Fortunately, I didn’t dig too deep, because first I decided to fix the problem with the metrics so that I could see what was happening with GitLab Shell in monitoring.

gitlab-shell /metrics endpoint Connection refused

I already talked about the issue with metrics when I described the monitoring settings in the GitLab: monitoring – Prometheus, metrics, and Grafana dashboard post, and there was an issue with Git/SSH metrics from the pod gitlab-shell.

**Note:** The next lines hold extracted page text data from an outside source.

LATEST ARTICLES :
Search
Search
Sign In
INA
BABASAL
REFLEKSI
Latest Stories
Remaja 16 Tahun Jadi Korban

It looked like this: open port 9122 (see values)​:

[simterm]

$ kk -n gitlab-cluster-prod port-forward gitlab-cluster-prod-gitlab-shell-744675c985-5t8wn 9122

[/simterm]

Try it with curl:

[simterm]

$ curl localhost:9122/metrics
curl: (52) Empty reply from server

[/simterm]

And Pod says the “Connection refused“:

[simterm]

...
Handling connection for 9122
E0315 12:40:43.712508  826225 portforward.go:407] an error occurred forwarding 9122 -> 9122: error forwarding port 9122 to pod 51856f9224907d4c1380783e46b13069ef5322ae1f286d4301f90a2ed60483c0, uid : exit status 1: 2023/03/15 10:40:43 socat[28712] E connect(5, AF=2 127.0.0.1:9122, 16): Connection refused
E0315 12:40:43.713039  826225 portforward.go:233] lost connection to pod

[/simterm]

The solution

As it turned out, GitLab Shell supports two SSH daemons – openssh and gitlab-sshd, and openssh is the default value, see values ​:

...## Allow to select ssh daemon that would be executed inside container
## Possible values: openssh, gitlab-sshd
sshDaemon: openssh
...

So, update our values:

...
    gitlab-shell:
      enabled: true
      metrics:
        enabled: true
      sshDaemon: gitlab-sshd
...

Deploy and check the metrics:

[simterm]

$ curl localhost:9122/metrics
# HELP gitlab_build_info Current build info for this GitLab Service
# TYPE gitlab_build_info gauge
gitlab_build_info{built="20230309.174623",version="v14.17.0"} 1
# HELP gitlab_shell_gitaly_connections_total Number of Gitaly connections that have been established
# TYPE gitlab_shell_gitaly_connections_total counter
gitlab_shell_gitaly_connections_total{status="ok"} 2
...

[/simterm]

The issue with timeouts has also been solved – now the result is not longer than 1 second – real    0m0.846s.